--- start ---

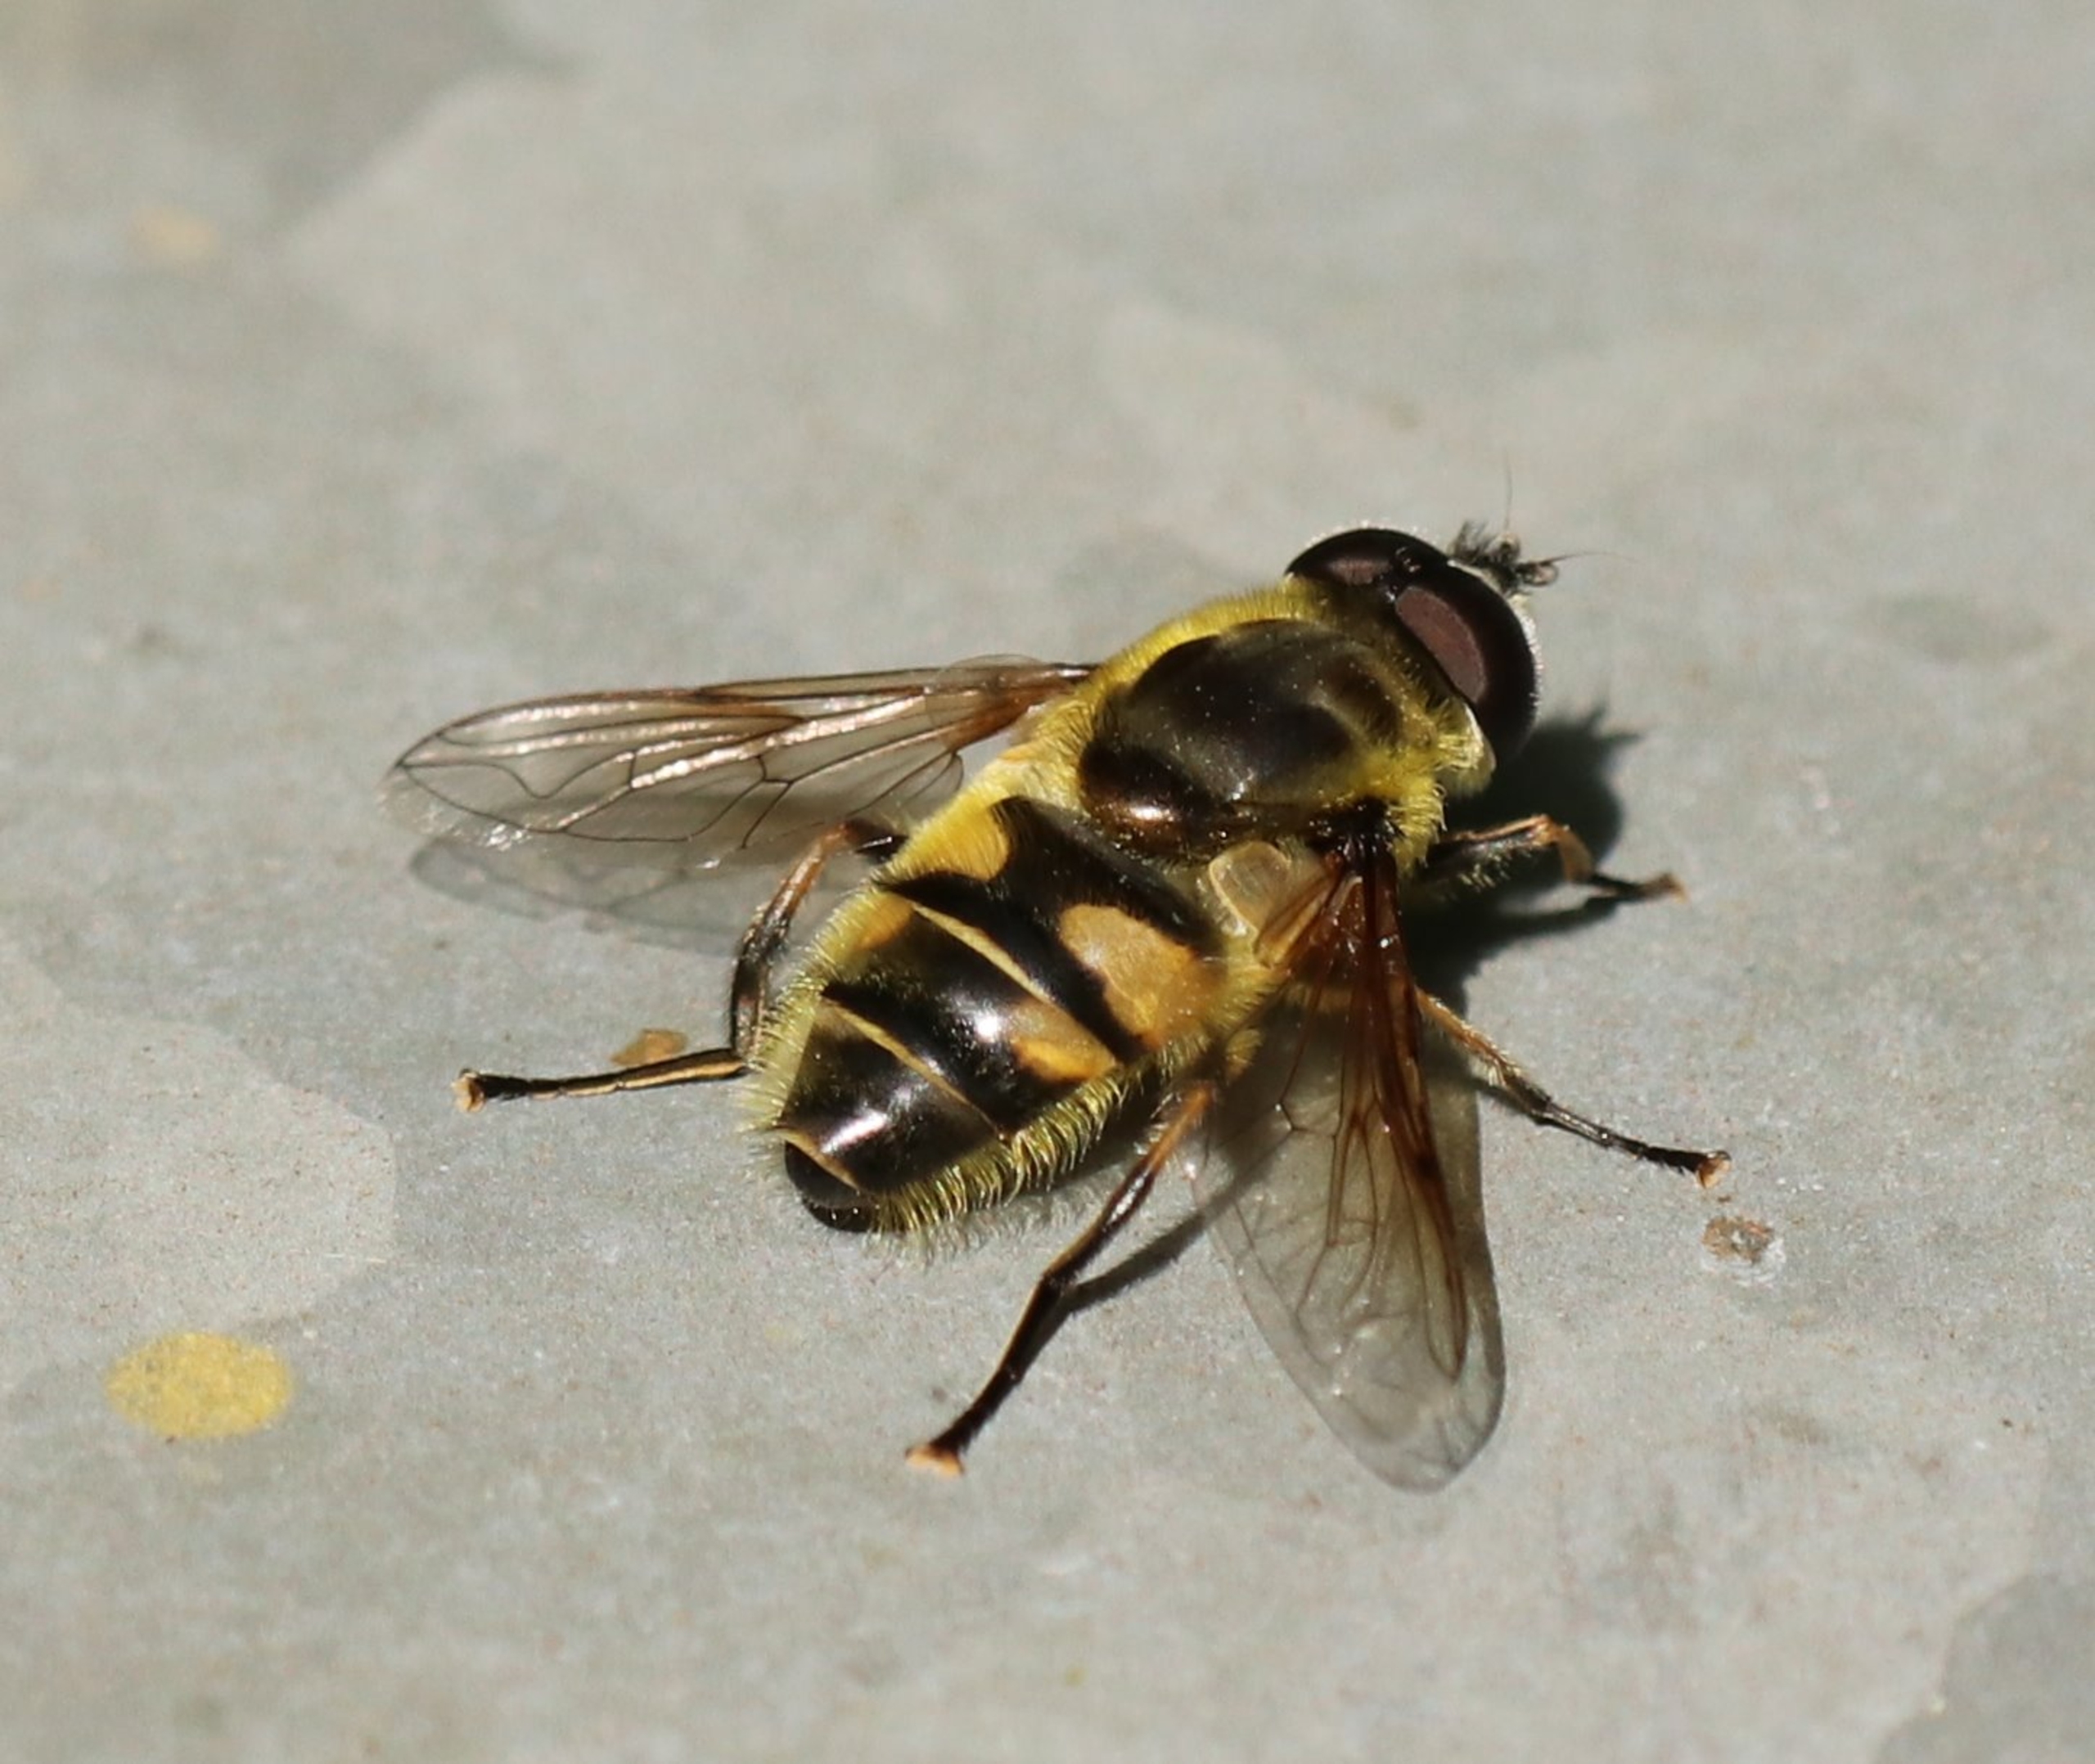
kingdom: Animalia
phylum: Arthropoda
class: Insecta
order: Diptera
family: Syrphidae
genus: Myathropa
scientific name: Myathropa florea
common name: Dødningehoved-svirreflue
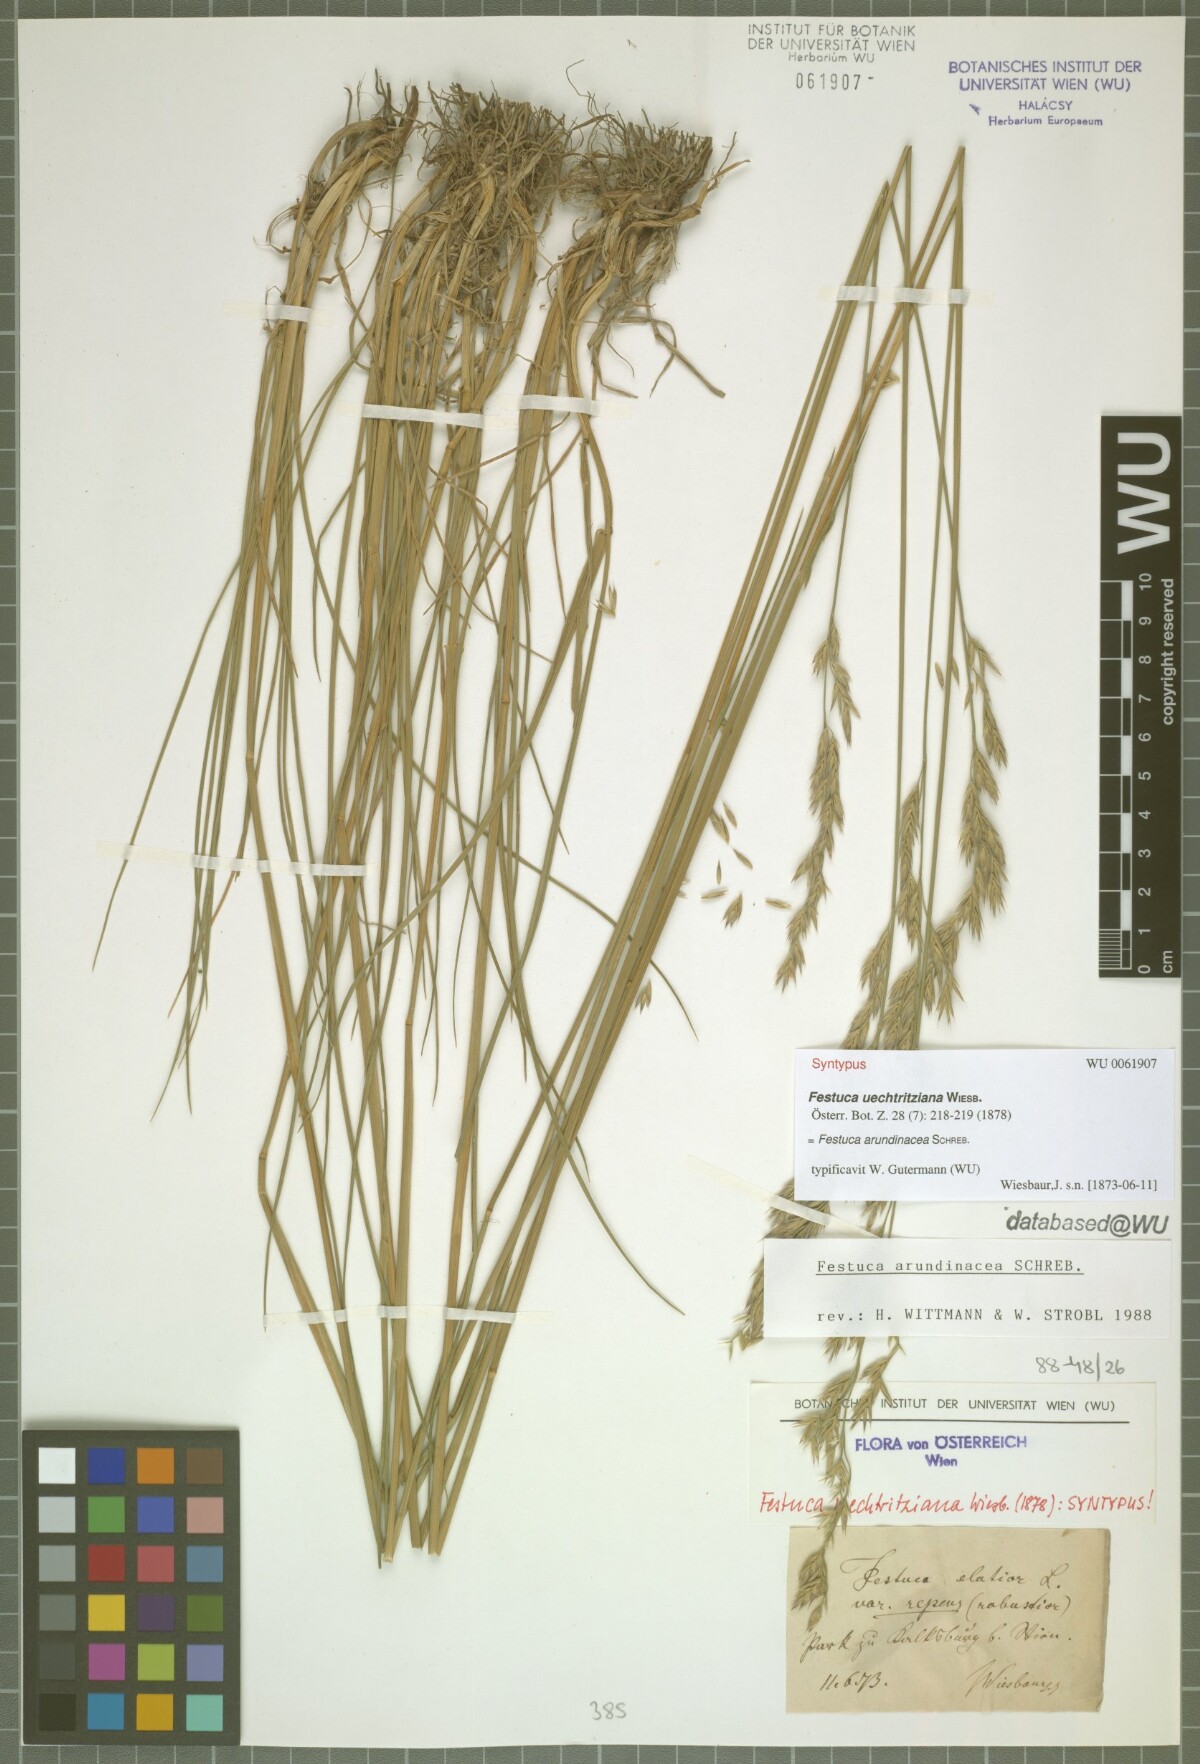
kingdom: Plantae
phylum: Tracheophyta
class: Liliopsida
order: Poales
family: Poaceae
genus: Lolium
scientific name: Lolium arundinaceum
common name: Reed fescue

--- end ---

- [Aim]
Print every line of the data above word for word, leaving out the pictures.

- [Solution to the problem]
kingdom: Animalia
phylum: Arthropoda
class: Insecta
order: Diptera
family: Syrphidae
genus: Myathropa
scientific name: Myathropa florea
common name: Dødningehoved-svirreflue
kingdom: Plantae
phylum: Tracheophyta
class: Liliopsida
order: Poales
family: Poaceae
genus: Lolium
scientific name: Lolium arundinaceum
common name: Reed fescue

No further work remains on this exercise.